- _Record set_
──────────────────────────────

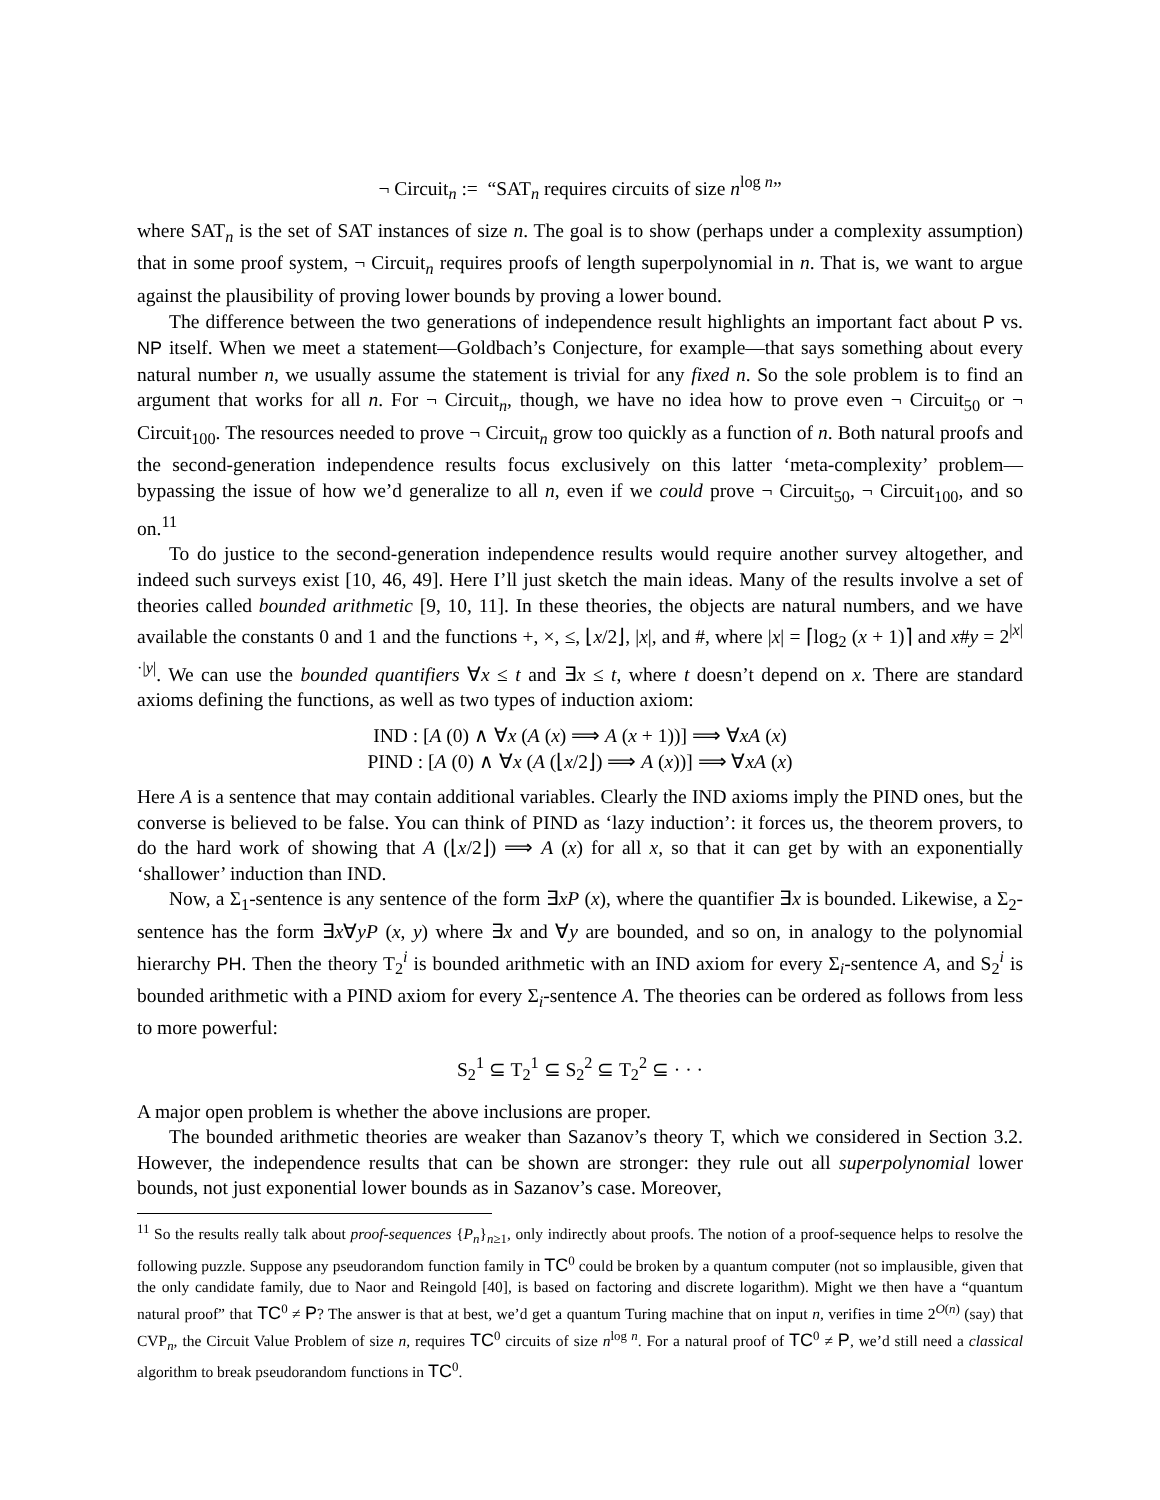¬ Circuit<sub>n</sub> := “SAT<sub>n</sub> requires circuits of size n<sup>log n</sup>”
where SAT<sub>n</sub> is the set of SAT instances of size n. The goal is to show (perhaps under a complexity assumption) that in some proof system, ¬ Circuit<sub>n</sub> requires proofs of length superpolynomial in n. That is, we want to argue against the plausibility of proving lower bounds by proving a lower bound.
The difference between the two generations of independence result highlights an important fact about P vs. NP itself. When we meet a statement—Goldbach’s Conjecture, for example—that says something about every natural number n, we usually assume the statement is trivial for any fixed n. So the sole problem is to find an argument that works for all n. For ¬ Circuit<sub>n</sub>, though, we have no idea how to prove even ¬ Circuit<sub>50</sub> or ¬ Circuit<sub>100</sub>. The resources needed to prove ¬ Circuit<sub>n</sub> grow too quickly as a function of n. Both natural proofs and the second-generation independence results focus exclusively on this latter ‘meta-complexity’ problem—bypassing the issue of how we’d generalize to all n, even if we could prove ¬ Circuit<sub>50</sub>, ¬ Circuit<sub>100</sub>, and so on.<sup>11</sup>
To do justice to the second-generation independence results would require another survey altogether, and indeed such surveys exist [10, 46, 49]. Here I’ll just sketch the main ideas. Many of the results involve a set of theories called bounded arithmetic [9, 10, 11]. In these theories, the objects are natural numbers, and we have available the constants 0 and 1 and the functions +, ×, ≤, ⌊x/2⌋, |x|, and #, where |x| = ⌈log<sub>2</sub> (x + 1)⌉ and x#y = 2<sup>|x|·|y|</sup>. We can use the bounded quantifiers ∀x ≤ t and ∃x ≤ t, where t doesn’t depend on x. There are standard axioms defining the functions, as well as two types of induction axiom:
IND : [A (0) ∧ ∀x (A (x) ⟹ A (x + 1))] ⟹ ∀xA (x)
PIND : [A (0) ∧ ∀x (A (⌊x/2⌋) ⟹ A (x))] ⟹ ∀xA (x)
Here A is a sentence that may contain additional variables. Clearly the IND axioms imply the PIND ones, but the converse is believed to be false. You can think of PIND as ‘lazy induction’: it forces us, the theorem provers, to do the hard work of showing that A (⌊x/2⌋) ⟹ A (x) for all x, so that it can get by with an exponentially ‘shallower’ induction than IND.
Now, a Σ<sub>1</sub>-sentence is any sentence of the form ∃xP (x), where the quantifier ∃x is bounded. Likewise, a Σ<sub>2</sub>-sentence has the form ∃x∀yP (x, y) where ∃x and ∀y are bounded, and so on, in analogy to the polynomial hierarchy PH. Then the theory T<sub>2</sub><sup>i</sup> is bounded arithmetic with an IND axiom for every Σ<sub>i</sub>-sentence A, and S<sub>2</sub><sup>i</sup> is bounded arithmetic with a PIND axiom for every Σ<sub>i</sub>-sentence A. The theories can be ordered as follows from less to more powerful:
S<sub>2</sub><sup>1</sup> ⊆ T<sub>2</sub><sup>1</sup> ⊆ S<sub>2</sub><sup>2</sup> ⊆ T<sub>2</sub><sup>2</sup> ⊆ · · ·
A major open problem is whether the above inclusions are proper.
The bounded arithmetic theories are weaker than Sazanov’s theory T, which we considered in Section 3.2. However, the independence results that can be shown are stronger: they rule out all superpolynomial lower bounds, not just exponential lower bounds as in Sazanov’s case. Moreover,
<sup>11</sup> So the results really talk about proof-sequences {P<sub>n</sub>}<sub>n≥1</sub>, only indirectly about proofs. The notion of a proof-sequence helps to resolve the following puzzle. Suppose any pseudorandom function family in TC<sup>0</sup> could be broken by a quantum computer (not so implausible, given that the only candidate family, due to Naor and Reingold [40], is based on factoring and discrete logarithm). Might we then have a “quantum natural proof” that TC<sup>0</sup> ≠ P? The answer is that at best, we’d get a quantum Turing machine that on input n, verifies in time 2<sup>O(n)</sup> (say) that CVP<sub>n</sub>, the Circuit Value Problem of size n, requires TC<sup>0</sup> circuits of size n<sup>log n</sup>. For a natural proof of TC<sup>0</sup> ≠ P, we’d still need a classical algorithm to break pseudorandom functions in TC<sup>0</sup>.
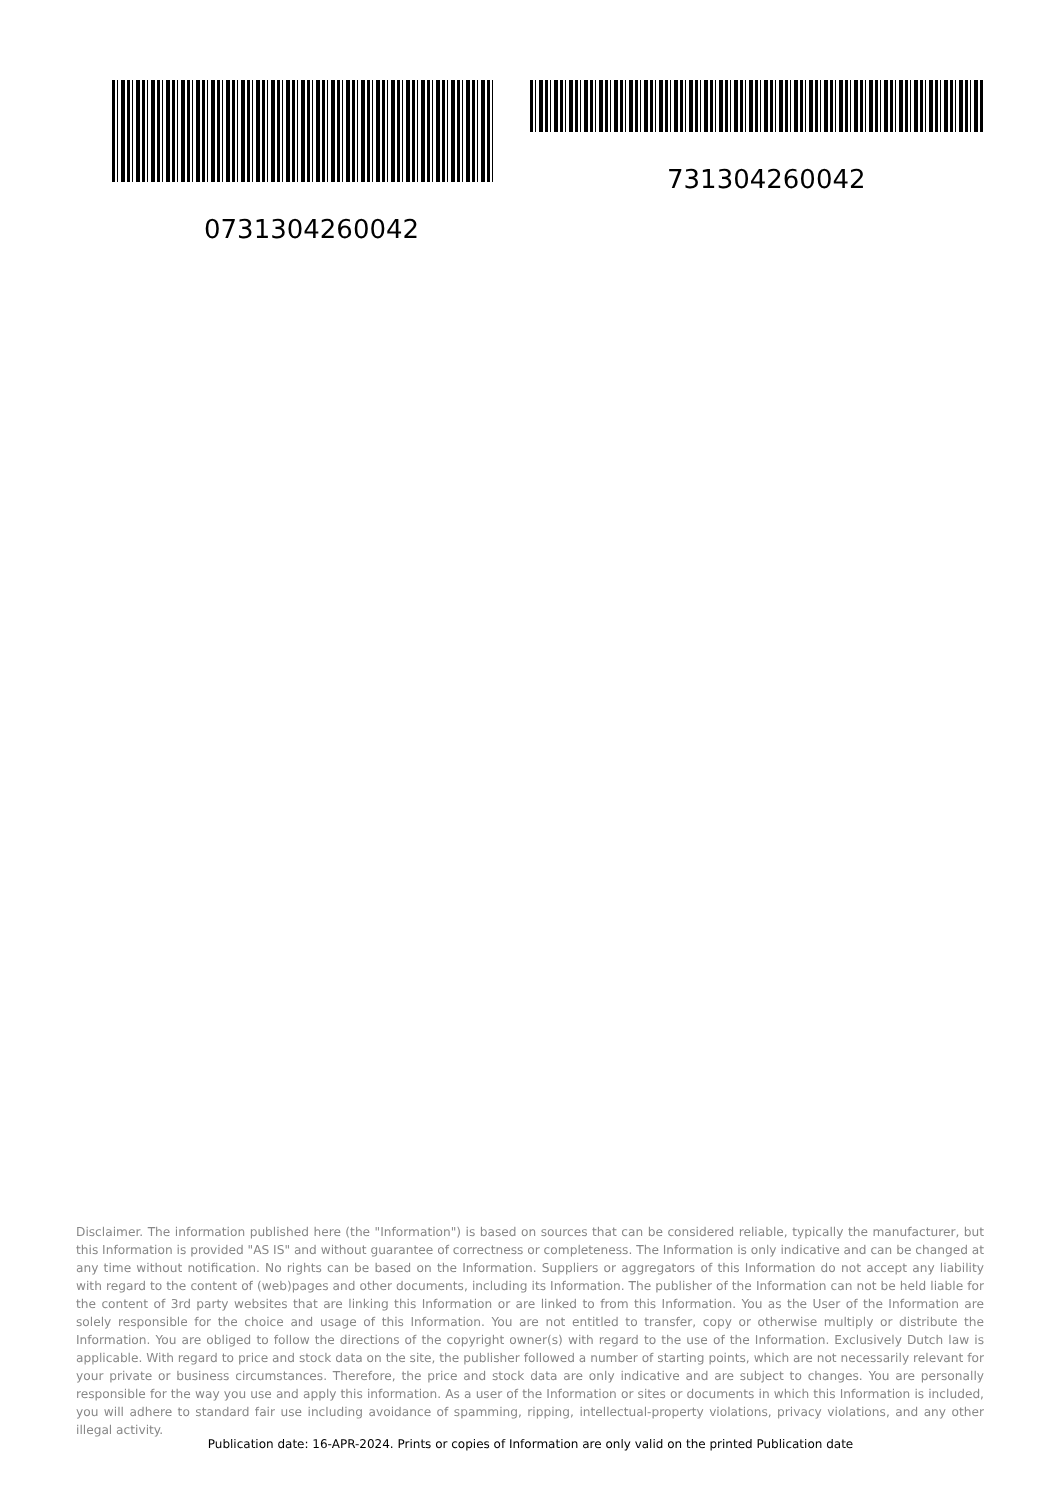0731304260042 731304260042
Disclaimer. The information published here (the "Information") is based on sources that can be considered reliable, typically the manufacturer, but this Information is provided "AS IS" and without guarantee of correctness or completeness. The Information is only indicative and can be changed at any time without notification. No rights can be based on the Information. Suppliers or aggregators of this Information do not accept any liability with regard to the content of (web)pages and other documents, including its Information. The publisher of the Information can not be held liable for the content of 3rd party websites that are linking this Information or are linked to from this Information. You as the User of the Information are solely responsible for the choice and usage of this Information. You are not entitled to transfer, copy or otherwise multiply or distribute the Information. You are obliged to follow the directions of the copyright owner(s) with regard to the use of the Information. Exclusively Dutch law is applicable. With regard to price and stock data on the site, the publisher followed a number of starting points, which are not necessarily relevant for your private or business circumstances. Therefore, the price and stock data are only indicative and are subject to changes. You are personally responsible for the way you use and apply this information. As a user of the Information or sites or documents in which this Information is included, you will adhere to standard fair use including avoidance of spamming, ripping, intellectual-property violations, privacy violations, and any other illegal activity.
Publication date: 16-APR-2024. Prints or copies of Information are only valid on the printed Publication date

──────────────────────────────

- _Work task_
Working from the data above, extract solely the lines from the one containing "A major open" through the one containing "The bounded arithmetic", exactly as they appear, both included.

- _Expected answer_
A major open problem is whether the above inclusions are proper.
The bounded arithmetic theories are weaker than Sazanov’s theory T, which we considered in Section 3.2. However, the independence results that can be shown are stronger: they rule out all superpolynomial lower bounds, not just exponential lower bounds as in Sazanov’s case. Moreover,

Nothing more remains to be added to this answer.